If this relationship is reversed, it’s also possible to persuade the higher-pitched of the two reeds in any channel to function as an opening reed, producing a note above its pitch as a closing reed. When this happens, the opposing (lower-pitched) reed doesn’t sound, even though the airstream would normally cause it to vibrate as a closing reed. The note produced by the higher-pitched of the two reeds in any channel when sounding as an opening reed is called an overblow or overdraw. Both are also referred to collectively as “overbends”. You can play overbends by blowing in holes 1-6 and by drawing in holes 7-10. This technique enables the player to produce all missing notes of the chromatic scale which cannot be created by bending. Overbends are however less stable than regular notes or bends and it takes a lot of practice to hit and sustain them. Many overblow players use custom harps, which make the technique easier to execute.

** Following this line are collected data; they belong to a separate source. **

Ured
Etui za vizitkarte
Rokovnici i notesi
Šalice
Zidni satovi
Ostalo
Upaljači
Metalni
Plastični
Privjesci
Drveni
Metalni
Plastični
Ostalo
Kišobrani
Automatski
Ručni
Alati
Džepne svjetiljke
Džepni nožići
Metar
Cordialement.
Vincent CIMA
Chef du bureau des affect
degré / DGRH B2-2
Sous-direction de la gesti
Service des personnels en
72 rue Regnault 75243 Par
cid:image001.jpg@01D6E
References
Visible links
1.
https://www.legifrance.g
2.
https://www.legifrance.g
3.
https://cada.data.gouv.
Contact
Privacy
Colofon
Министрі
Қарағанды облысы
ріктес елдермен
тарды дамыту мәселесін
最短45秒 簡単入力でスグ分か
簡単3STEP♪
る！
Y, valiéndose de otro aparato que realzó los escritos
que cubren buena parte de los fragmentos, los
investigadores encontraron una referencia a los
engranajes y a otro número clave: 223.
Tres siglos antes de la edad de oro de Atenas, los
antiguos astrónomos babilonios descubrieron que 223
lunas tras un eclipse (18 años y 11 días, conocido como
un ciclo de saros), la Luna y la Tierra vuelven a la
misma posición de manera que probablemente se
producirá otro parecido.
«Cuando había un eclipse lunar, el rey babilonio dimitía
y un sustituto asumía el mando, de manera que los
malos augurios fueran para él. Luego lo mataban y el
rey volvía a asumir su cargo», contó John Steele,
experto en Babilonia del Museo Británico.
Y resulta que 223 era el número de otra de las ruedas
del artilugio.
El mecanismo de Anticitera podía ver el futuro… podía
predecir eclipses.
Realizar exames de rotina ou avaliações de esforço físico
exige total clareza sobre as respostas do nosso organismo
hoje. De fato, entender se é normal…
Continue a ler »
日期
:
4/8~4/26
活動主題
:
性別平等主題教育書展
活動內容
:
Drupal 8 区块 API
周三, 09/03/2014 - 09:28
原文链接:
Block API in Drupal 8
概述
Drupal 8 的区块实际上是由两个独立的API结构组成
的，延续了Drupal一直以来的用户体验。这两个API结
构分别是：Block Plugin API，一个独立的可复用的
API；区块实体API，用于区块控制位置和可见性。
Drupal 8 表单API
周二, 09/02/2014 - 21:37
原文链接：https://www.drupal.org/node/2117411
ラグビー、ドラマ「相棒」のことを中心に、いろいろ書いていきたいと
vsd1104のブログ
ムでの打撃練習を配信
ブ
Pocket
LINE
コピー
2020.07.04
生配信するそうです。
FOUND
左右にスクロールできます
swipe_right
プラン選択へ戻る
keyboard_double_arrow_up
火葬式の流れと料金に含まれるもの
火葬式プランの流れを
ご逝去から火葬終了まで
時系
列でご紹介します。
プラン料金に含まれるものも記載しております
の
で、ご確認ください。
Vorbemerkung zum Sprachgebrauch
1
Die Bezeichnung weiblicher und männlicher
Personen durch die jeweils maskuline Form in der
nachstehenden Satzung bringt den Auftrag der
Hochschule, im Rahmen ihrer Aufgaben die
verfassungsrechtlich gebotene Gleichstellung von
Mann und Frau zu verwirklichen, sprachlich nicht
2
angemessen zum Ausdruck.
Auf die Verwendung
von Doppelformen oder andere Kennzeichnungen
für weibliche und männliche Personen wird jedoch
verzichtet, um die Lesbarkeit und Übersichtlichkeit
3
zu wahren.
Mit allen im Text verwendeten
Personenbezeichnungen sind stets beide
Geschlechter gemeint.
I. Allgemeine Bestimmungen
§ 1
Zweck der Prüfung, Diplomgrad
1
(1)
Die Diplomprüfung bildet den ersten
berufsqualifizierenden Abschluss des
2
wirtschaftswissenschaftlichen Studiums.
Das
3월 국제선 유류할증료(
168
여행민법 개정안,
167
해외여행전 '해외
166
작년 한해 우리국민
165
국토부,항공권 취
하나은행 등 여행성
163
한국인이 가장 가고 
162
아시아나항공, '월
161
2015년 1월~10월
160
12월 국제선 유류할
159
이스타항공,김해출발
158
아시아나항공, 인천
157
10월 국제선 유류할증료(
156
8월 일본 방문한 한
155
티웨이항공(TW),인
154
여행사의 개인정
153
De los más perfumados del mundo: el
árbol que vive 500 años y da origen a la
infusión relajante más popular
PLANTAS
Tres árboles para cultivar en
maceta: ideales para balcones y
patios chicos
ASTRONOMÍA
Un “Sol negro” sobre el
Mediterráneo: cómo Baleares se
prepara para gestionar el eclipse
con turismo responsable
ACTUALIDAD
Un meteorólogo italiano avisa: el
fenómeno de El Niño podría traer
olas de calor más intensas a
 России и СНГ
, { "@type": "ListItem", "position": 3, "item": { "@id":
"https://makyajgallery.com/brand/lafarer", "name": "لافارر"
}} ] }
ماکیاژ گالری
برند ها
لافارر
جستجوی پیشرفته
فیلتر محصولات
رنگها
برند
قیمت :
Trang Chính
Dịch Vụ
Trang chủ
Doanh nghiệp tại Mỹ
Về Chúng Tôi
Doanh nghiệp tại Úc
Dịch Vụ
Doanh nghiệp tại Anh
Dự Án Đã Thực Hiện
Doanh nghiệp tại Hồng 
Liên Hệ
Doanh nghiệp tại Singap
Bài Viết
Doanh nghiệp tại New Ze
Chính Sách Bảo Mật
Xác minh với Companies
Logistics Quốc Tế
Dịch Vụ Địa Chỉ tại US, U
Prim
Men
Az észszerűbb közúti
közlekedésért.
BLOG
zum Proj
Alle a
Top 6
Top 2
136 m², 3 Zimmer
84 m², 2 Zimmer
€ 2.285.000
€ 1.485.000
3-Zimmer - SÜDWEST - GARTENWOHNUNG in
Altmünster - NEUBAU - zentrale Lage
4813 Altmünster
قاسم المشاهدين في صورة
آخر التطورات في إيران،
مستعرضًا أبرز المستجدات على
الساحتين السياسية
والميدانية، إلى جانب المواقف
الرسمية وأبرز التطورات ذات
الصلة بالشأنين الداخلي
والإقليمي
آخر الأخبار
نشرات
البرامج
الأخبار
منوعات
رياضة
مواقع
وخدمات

Overbending = higher-pitched reed is opening, lower-pitched reed is silent

Because an opening reed can sound over a range of pitch above its lowest point, overbends can be bent upwards in a similar way to how bends work, but because the reed is sounding in isolation, there is no fixed upper limit and accomplished players can bend overbends up by a considerable amount. Any reed can function both as a closing reed and as an opening reed, and will produce notes of different pitches in each case. The combination of bending and overbending permits the skilled player to produce all notes of the 12 tone chromatic scale, as well as countless microtonal notes which lie in between the keys of the piano, including slides or glissandi. This is what makes the diatonic harmonica such a unique instrument.

To put it in a nutshell:

Closing reeds can be bent downwards from their highest possible pitch when sounding in isolation

Opening reeds can be bent upwards from their lowest possible pitch when sounding in isolation

Of course this doesn’t tell you how to do it. Both bending and overbending are executed by modulating the shape of the tongue and vocal tract to correspond to the wavelength of the altered note, thus creating the acoustic conditions where these notes can resonate. There are many instructional videos online which purport to tell you how to approach learning this. Here’s a link to my video on basic bending technique:

Illustrations are from The Harp Handbook, published by Hal Leonard LLC


Thanks for the insight into this fascinating subject. Understanding the physiology of the human and the physics of the instrument is helpful and mind blowing for me.


Hi Jaya, I’m glad it was a help. For me it was important to de-mystify the subject and I hope it makes it easier to learn non-visible playing techniques like these if you understand what’s happening.